Pulun Osmanlıda Doğduğu 19. Yüzyıl ortalarında Üsküdar'dan İstanbul
Sitemde Google
TÜRK ÇİZGİ KAHRAMANLARI
TÜRK ÇİZGİ KAHRAMANLARI

2006.05 - Karaoğlan
Karaoğlan, Suat Yalaz tarafından yaratılan bir çizgi kahramandır. 1959 yılında Akşam Gazetesi’nde yayımlanan Cengiz Han’ın Hâzineleri adlı öykü ile doğdu ve 1963’de Asya Kaplanı macerası ile ilk Karaoğlan dergisi satışa sunuldu. Karaoğlan’ın maceraları ilk kez 1965'de "Altay’dan Gelen Yiğit” adı ile filme alındı.
Suat Yalaz, Karaoğlan serüvenlerini Türk tarih ve folklorundan yaralanarak hazırlamıştır. Karaoğlan bir kahramanda bulunması gerekli özelliklerin hemen hemen hepsine sahip atletik, deli dolu, gözü pek ve mert bir Uygur gencidir. İçki gibi kötü alışkanlıklardan uzak durur, kesinlikle yalan konuşmaz. Erkek çocuklara yapılan ad koyma töreni yapılamadığından adı verilememiştir. Annesi hayatta olmadığından babası tarafından büyütülmesi için bir ormancıya emanet edilmiştir. Bebek kendilerine ait olmadığı için yaşlı ormancı ve hanımı küçüğe ad vermemişler ancak simsiyah saçlanndan dolayı ona Karaoğlan demekle yetinmişlerdir.
Ününü Asya Kaplanı Karaoğlan olarak yapacak olan bu genç adam, babası kılıç ustası Baybora, bir dövüş esnasında tanıştığı ve dost olduğu, midesine düşkün olduğu kadar kavgaya da düşkün yaşlı savaşçı Balaban, Semerkand’da hırsızlık yaparken yakaladığı ve kendisine aşık ettiği Bayırgülü, biraz kocamış, at uşağı Çalık karakterlerinin de katkılarıyla bizleri, Orta Asya steplerinde özgürlük duygumuzu kamçılayan farklı bir dünyaya taşır.


2007.21 - Keloğlan
Keloğlan, nesillerden nesillere aktarılarak günümüze kadar gelen, büyük düşler kurabilen, gerektiğinde en büyük ödülleri elinin tersiyle itebilen, erdemli, sağduyulu, biraz saf, biraz romantik ve pratik zekalı Türk masal kahramanıdır.

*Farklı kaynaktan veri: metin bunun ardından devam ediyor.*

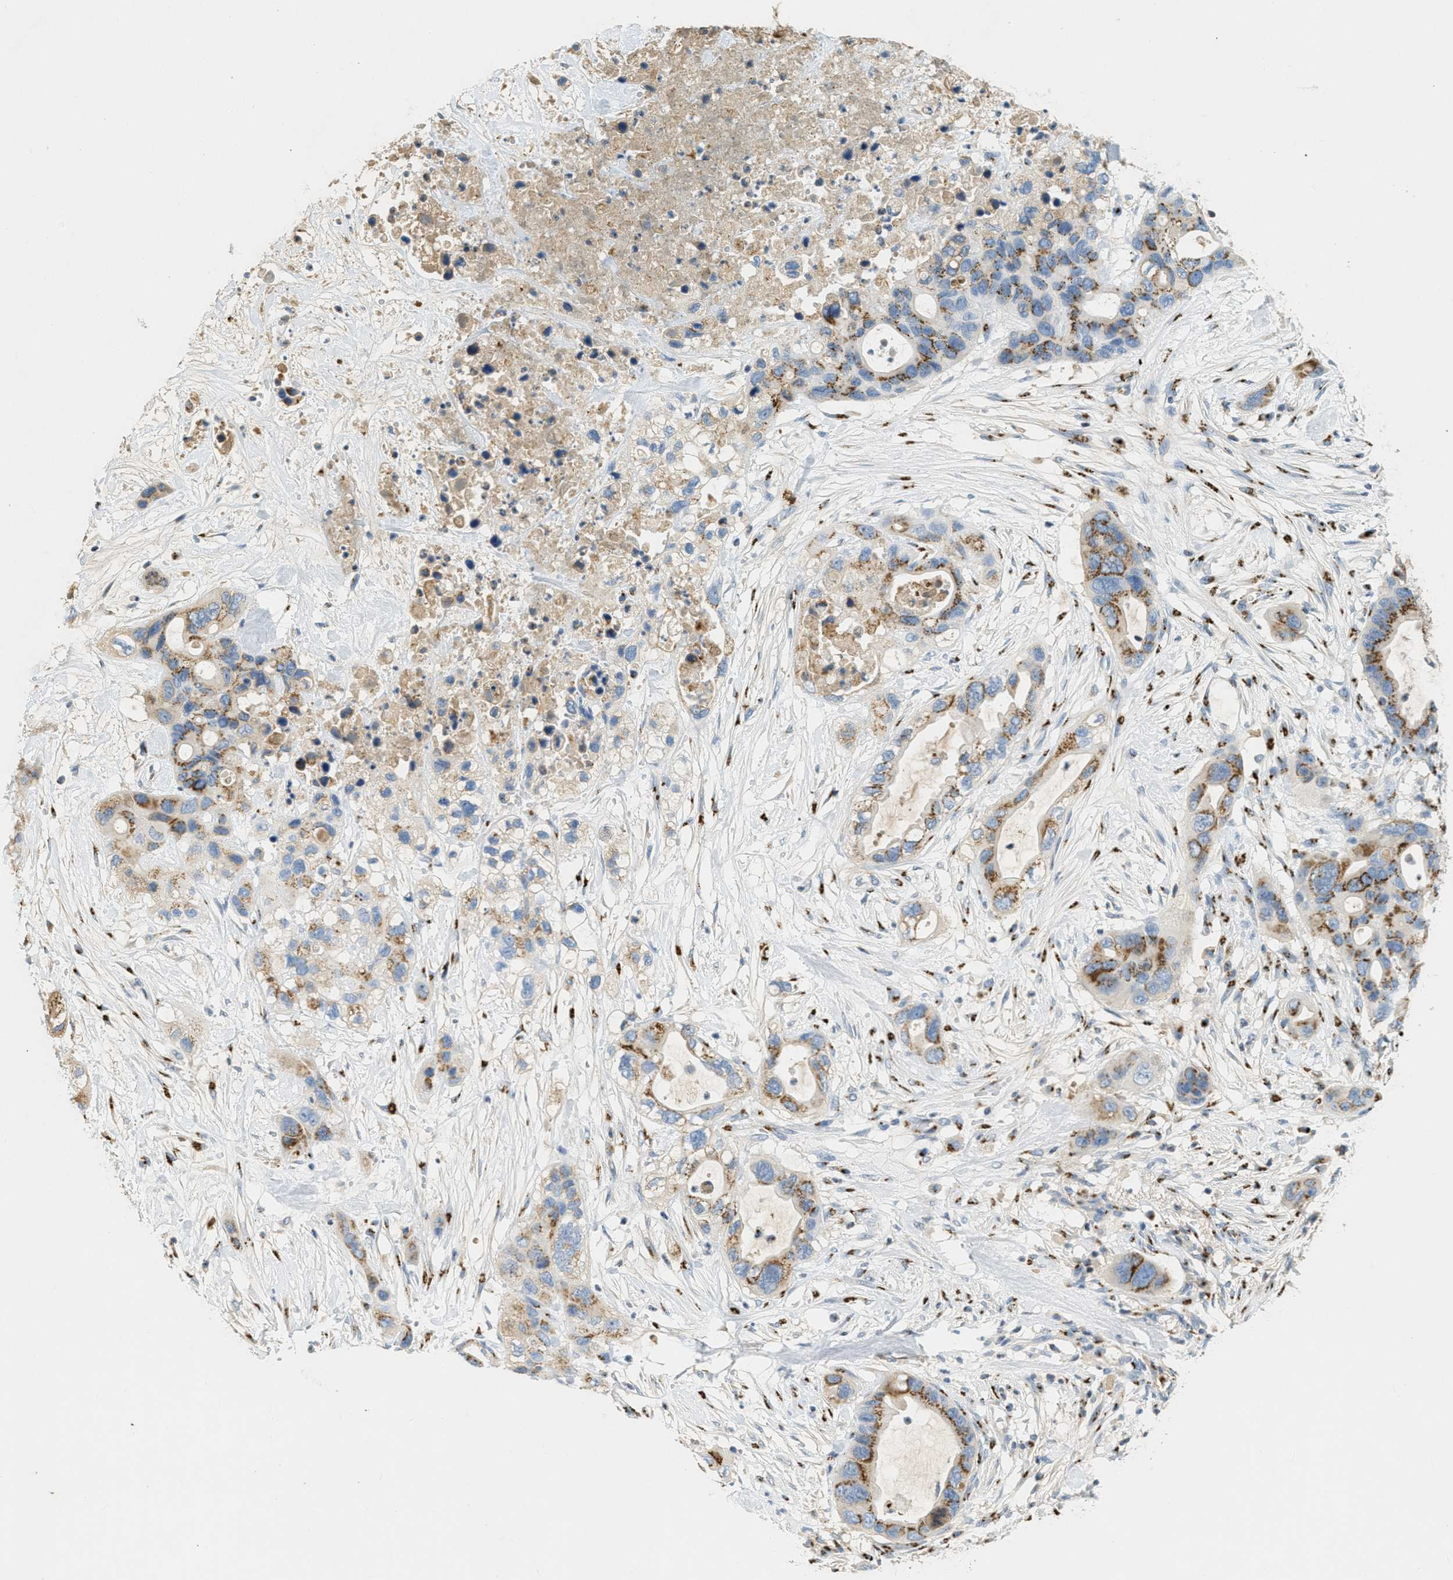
{"staining": {"intensity": "moderate", "quantity": "25%-75%", "location": "cytoplasmic/membranous"}, "tissue": "pancreatic cancer", "cell_type": "Tumor cells", "image_type": "cancer", "snomed": [{"axis": "morphology", "description": "Adenocarcinoma, NOS"}, {"axis": "topography", "description": "Pancreas"}], "caption": "IHC histopathology image of pancreatic adenocarcinoma stained for a protein (brown), which shows medium levels of moderate cytoplasmic/membranous expression in about 25%-75% of tumor cells.", "gene": "ENTPD4", "patient": {"sex": "female", "age": 71}}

Tembelliği her seferinde başına iş açsa da o, çocuksu saflığı, pratik zekası, yapıcı karakteriyle sonunda mutlaka doğruya ulaşır.
Keloğlan, çocuklar tarafından çok sevilen bir masal kahramanı olduğu için çocuklara yakın bir tiptir. Her masalın sonunda mutlaka başarılı olur. Zekâsı ve başarısı ile çirkinliğini örter. Keloğlan, köyündeki yoksul evinden uzaklaşsa ve kötüler onu güç durumda bıraksa da iyilerin desteği ile kötüleri yener ve onlarla hesaplaşır. Ödülü kazanmadan önce, özellikle de padişah tarafından sınanır. Sonunda masalda da olsa padişahın güzelliği dillere destan kızı ile evlenmeyi başaracak kadar akıllı ve iyi yüreklidir.
Keloğlan masallarının sözlü anlatım dönemlerindeki yaygınlığı bu masal kahramanının günümüze kadar unutulmadan gelmesini ve en çok okunan masal türü olmasını sağlamıştır. Pul tasarımlarında; Keloğlan ve Kuyudaki Dev, Keloğlan ile Anası, Keloğlan ve Eşeği, Keloğlanın Uçan Halısı, gibi masal kahramanlarına yer verilmiştir.

2023.07/1385 - Çizgi Kahramanlar ( Rafadan Tayfa )
Rafadan Tayfa, 8 Şubat 2014'te TRT Çocuk'ta yayınlanmaya başlayan Türk yapımı animasyon çizgi filmdir.
Rafadan Tayfa adındaki arkadaş grubunun yaşadığı maceralardan oluşan hikâye, 9O'lı yılların mahalle hayatını, samimi insan ilişkilerini yansıtmaktadır. Arkadaş grubunun ismi ise grubun iştahlı üyesi Hayri'nin Kafadan Tayfa yerine yanlışlıkla Rafadan Tayfa demesiyle ortaya çıkmıştır. Hayri, Kâmil, Sevim, Hale, Akın ve Mert'in İstanbul sokaklarında yaşadıkları maceraların sıcacık dostluklarıyla ele alındığı Rafadan Tayfa'da, grubun mahalle yaşantısı, hayal dünyaları ve arkadaşlık ilişkileri doğru/yanlış, iyi/kötü gibi kavramlar üzerinden eğlenceli bir anlatımla verilmektedir.
Hikâye anlatımında görsel yön güçlüdür. Türk örf, adetleri ve kültürel değerleri TRT Çocuk uzmanlarının desteğiyle izleyiciye ulaştırılmaktadır.
Rafadan Tayfa olarak başlayan serüvene zaman içerisinde Ramazan Tayfa, Dijital Tayfa, Trafik Tayfa çizgi dizileri ve TRT ortak yapımı Rafadan Tayfa: Dehliz Macerası, Rafadan Tayfa: Göbeklitepe, Rafadan Tayfa: Galaktik Tayfa filmleri dâhil olmuştur. Rafadan Tayfa: Göbeklitepe gişe rekorları kırarak Türkiye'de tüm zamanların en çok izlenen animasyon sinema filmi olmuştur.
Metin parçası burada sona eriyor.